Some of the gunners were distressed by the carnage. They tried to follow the rules of engagement for dealing with oncoming vehicles: first fire into the roadway, then into the engine block, and then, if the car kept coming, into the windshield to kill the driver. The gunners hoped the cars would stop and turn around after the first shots into the roadway. But they kept coming, and the gunners kept killing them.

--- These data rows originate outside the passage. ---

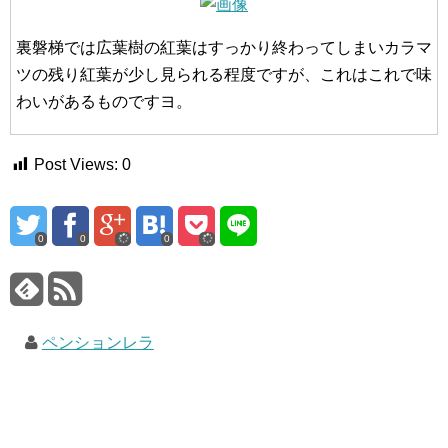
裏磐梯では広葉樹の紅葉はすっかり終わってしまいカラマ
ツの残り紅葉が少し見られる程度ですが、これはこれで味
わいがあるものですヨ。
Post Views:
0
0
0
0
ペンションレラ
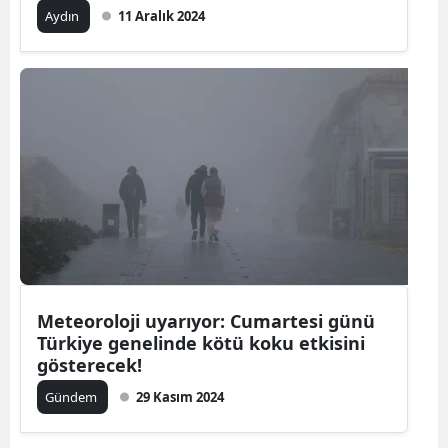
Aydın
11 Aralık 2024
Meteoroloji uyarıyor: Cumartesi günü
Türkiye genelinde kötü koku etkisini
gösterecek!
Gündem
29 Kasım 2024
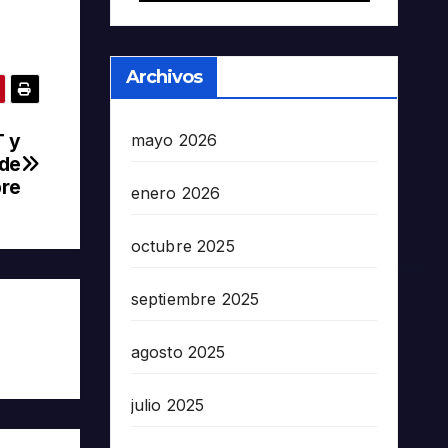
Archivos
T y
mayo 2026
 de
bre
enero 2026
octubre 2025
septiembre 2025
agosto 2025
julio 2025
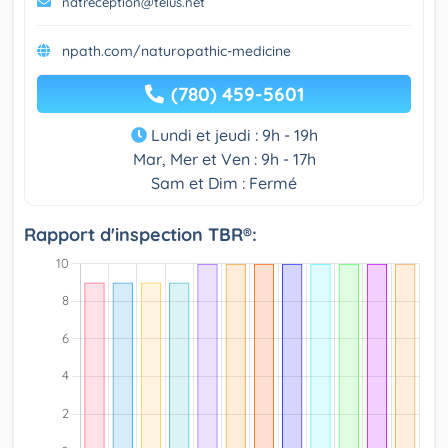
natreception@telus.net
npath.com/naturopathic-medicine
(780) 459-5601
Lundi et jeudi : 9h - 19h
Mar, Mer et Ven : 9h - 17h
Sam et Dim : Fermé
Rapport d'inspection TBR®:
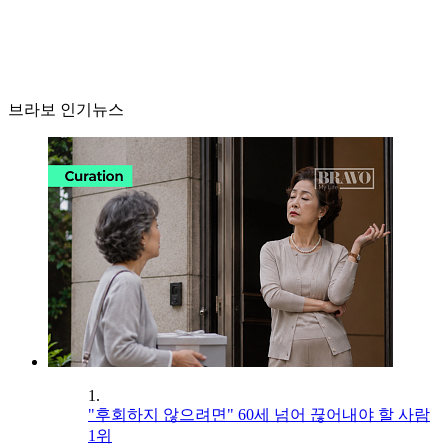
브라보 인기뉴스
1.
"후회하지 않으려면" 60세 넘어 끊어내야 할 사람
1위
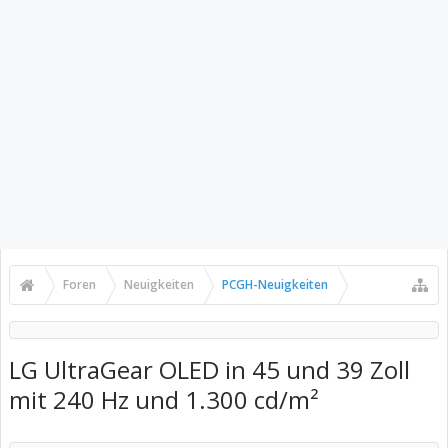
Foren
Neuigkeiten
PCGH-Neuigkeiten
LG UltraGear OLED in 45 und 39 Zoll
mit 240 Hz und 1.300 cd/m²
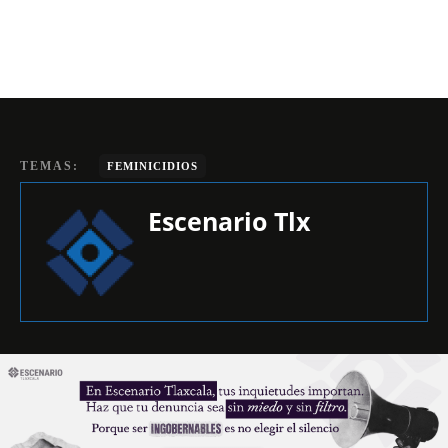
TEMAS:
FEMINICIDIOS
Escenario Tlx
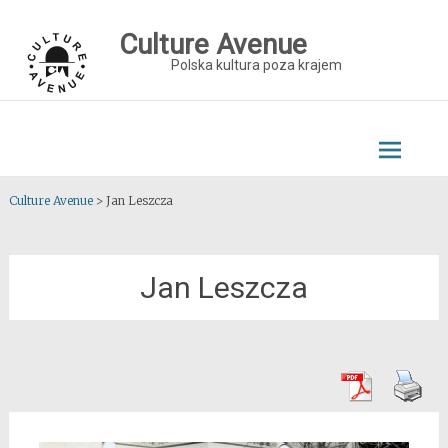
Skip
to
Culture Avenue
content
Polska kultura poza krajem
Culture Avenue
>
Jan Leszcza
Jan Leszcza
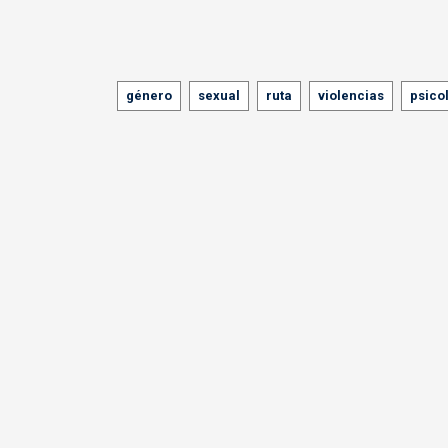
Tags
género
sexual
ruta
violencias
psico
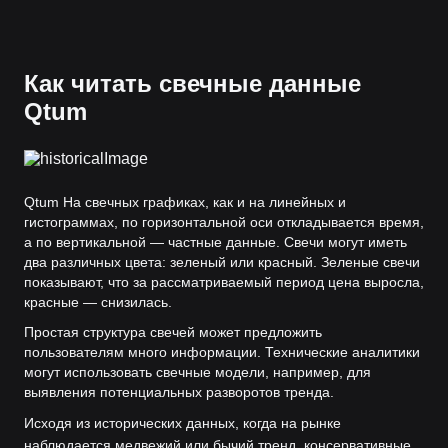
Как читать свечные данные
Qtum
Qtum На свечных графиках, как и на линейных и
гистограммах, по горизонтальной оси откладывается время,
а по вертикальной — частные данные. Свечи могут иметь
два различных цвета: зеленый или красный. Зеленые свечи
показывают, что за рассматриваемый период цена выросла,
красные — снизилась.
Простая структура свечей может предложить
пользователям много информации. Технические аналитики
могут использовать свечные модели, например, для
выявления потенциальных разворотов тренда.
Исходя из исторических данных, когда на рынке
наблюдается медвежий или бычий тренд, консервативные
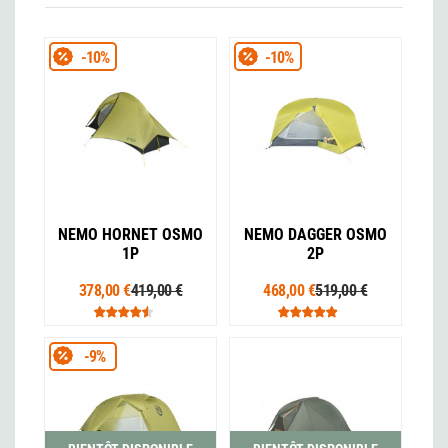
-10%
-10%
NEMO HORNET OSMO
NEMO DAGGER OSMO
1P
2P
378,00 €
419,00 €
468,00 €
519,00 €
-9%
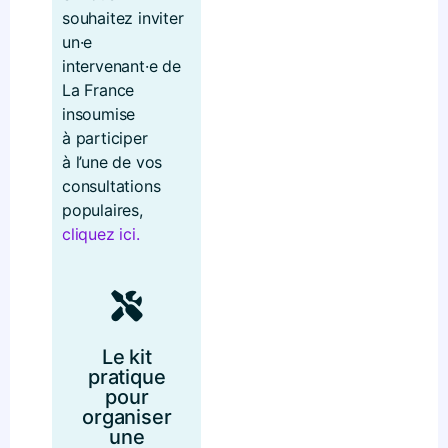
souhaitez inviter
un·e
intervenant·e de
La France
insoumise
à participer
à l’une de vos
consultations
populaires,
cliquez ici.
Le kit
pratique
pour
organiser
une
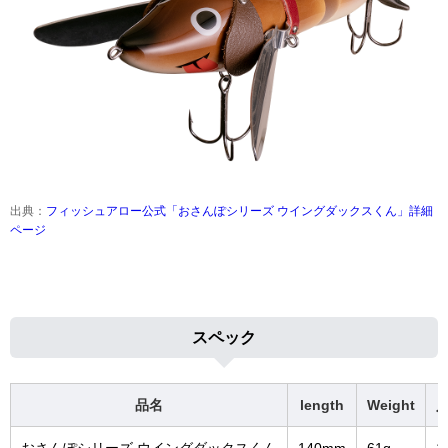
出典：
フィッシュアロー公式「おさんぽシリーズ ウイングダックスくん」詳細
ページ
スペック
品名
length
Weight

One car, an old Caprice, surprised everyone by speeding toward the circle from the west, down the same roadway the company had used to reach the circle. A tank gunner, Sergeant Derrick January, fired warning shots. The Caprice kept coming. January fired at least a hundred rounds of coax through the windshield. The Caprice kept coming. Finally January stopped the vehicle with a HEAT round. A middle-aged man in civilian clothes crawled from the wreckage, raising a white towel. His face was burned and blackened and his legs were bloodied, but he was alive. No weapon was visible. The man jabbered in broken English while Sergeant Luther Robinson, a medic, treated his wounds. Nobody could figure out why he had decided to challenge the tanks. Robinson shrugged and said in his North Carolina drawl, “That’s the luckiest man I’ve seen in Iraq yet.”
The cars kept coming. After one vehicle was hit and burst into flames on the bridge, the passenger door opened and a man with a pistol stepped out. The gunner on Barry’s tank, Sergeant Arnoldo Spangaro, obeyed Barry’s order to fire at the man’s feet. Then the man starting running toward the tank, aiming his pistol.
“Shoot him!” Barry ordered.
Spangaro hesitated. It didn’t feel right. Spangaro was a family man, with an eight-year-old stepson and a four-year-old daughter back home. He wasn’t the kind of man who enjoyed killing people, even people with guns in their hands.